Tras este largo —y espero que animado— paseo por el ancho mundo de los errores, los fallos y los fraudes discursivos, no estará de más recapitular y reiterar la idea básica y paradigmática de argumentación falaz. Entiendo por falaz en este sentido el discurso que pasa, o se quiere hacer pasar, por una buena argumentación —o al menos por mejor de lo que es—, y en esa medida se presta a error o induce a engaño pues en realidad se trata de un falso (seudo-) argumento o de una argumentación fallida o fraudulenta. Recordemos también que el fraude no solo consiste en frustrar las expectativas generadas por su expresión en el marco argumentativo dado —e. g. con vistas a lograr una convicción razonable o la resolución cabal de un debate o una justa decisión—, sino que además puede responder a una intención o una estrategia deliberadamente engañosa. En todo caso, representa una quiebra o un abuso de la confianza discursiva, comunicativa y cognitiva sobre la que descansan nuestras prácticas argumentativas. De ahí que las falacias sean un recurso no por más socorrido menos censurable, una tentación que hemos de vigilar en aras de la salud y el valor del discurso sea el nuestro propio, e. g. para cuidarnos de incurrir en paralogismos, o sea el de nuestras conversaciones y discusiones con los demás, para cuidarnos de los sofismas y de toda suerte de falacias en general.
1 Cf. por ejemplo el Diccionario de la lengua española, de la Real Academia, Madrid: Espasa, 2001 22ª edic.; el Diccionario de uso del español, de Mª Moliner, Madrid: Gredos, 1998 2ª edic., o el Diccionario del español actual, de Manuel Seco, Olimpia Andrés y Gabino Ramos, Madrid: Aguilar, 1999.
2 Entiendo “caso paradigmático” en el sentido empleado por Daniel J. O’Keefe (1982), “The concepts of argument and arguing”, en J.Robert Cox & Charles Arthur Willard (Eds.) Advances in argumentation theory and research, pp. 3-23. Carbondale IL: Southern Illinois University Press.

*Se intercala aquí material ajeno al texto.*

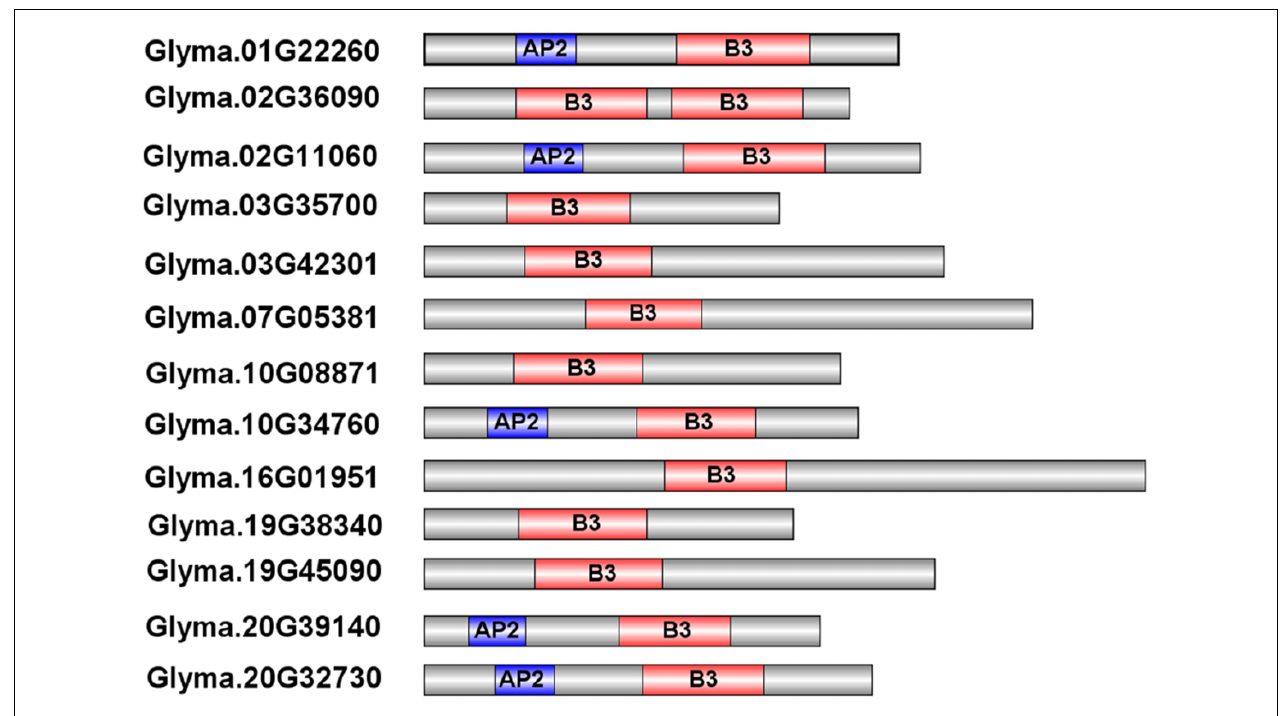
FIGURE 2 | Predicted structures of the RAV proteins in soybean. The B3 domains and AP2 domains are indicated by the red and blue boxes,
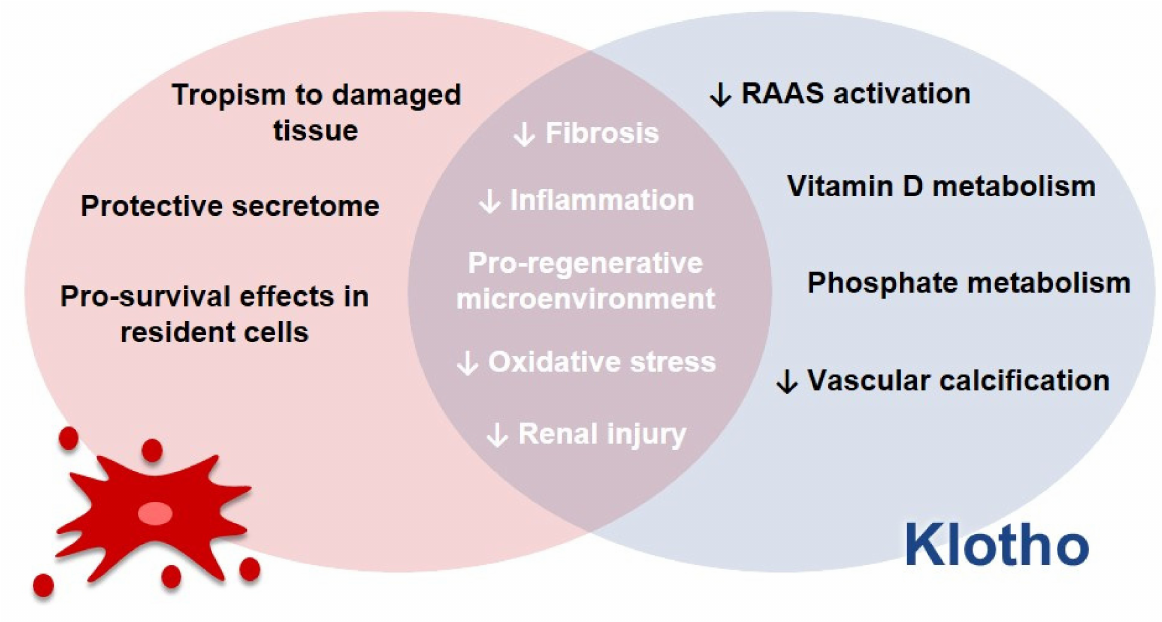
Figure 5. Synergism between mesenchymal stem cells (MSCs) and Klotho. We speculate, based on data in the literature, that, in vivo, the properties of MSCs, such as tropism to damaged tissues, their protective secretome and pro-survival effects in resident cells, would act alongside the beneficial effects of Klotho, such as its reduction of renin-angiotensin-aldosterone-system (RAAS) activation, its influence on vitamin D and phosphate metabolism and the reduction in vascular calcification, As a result, there would be reduction in fibrosis and inflammation, improvement of pro-regenerative conditions for the damaged tissue, as well as a reduction in oxidative stress and renal injury in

3 Por ejemplo, Walton 2011, “Defeasible reasoning and informal fallacies”, Synthese, 179, p. 378, afirma que el ser intencionado o no, es algo que no importa desde el punto de vista del análisis del argumento y de la determinación de su carácter falaz. Bueno, tal vez no sea un punto decisivo en este último caso, pues tanto los sofismas como los paralogismos son falaces; pero es importante para su análisis, evaluación y juicio, en los planos discursivo, cognitivo y argumentativo.
4 Cito El criterio (1843) según la edición “Balmesiana” de Jaime Balmes Obras completas, Madrid: BAC, 1948; t. III, pp. 551-755.
5 Vaz Ferreira (1910, 19454), Lógica viva, Montevideo: Biblioteca Nacional/Universidad de la República, 2008, p. 39. Las cursivas se encuentran en el original.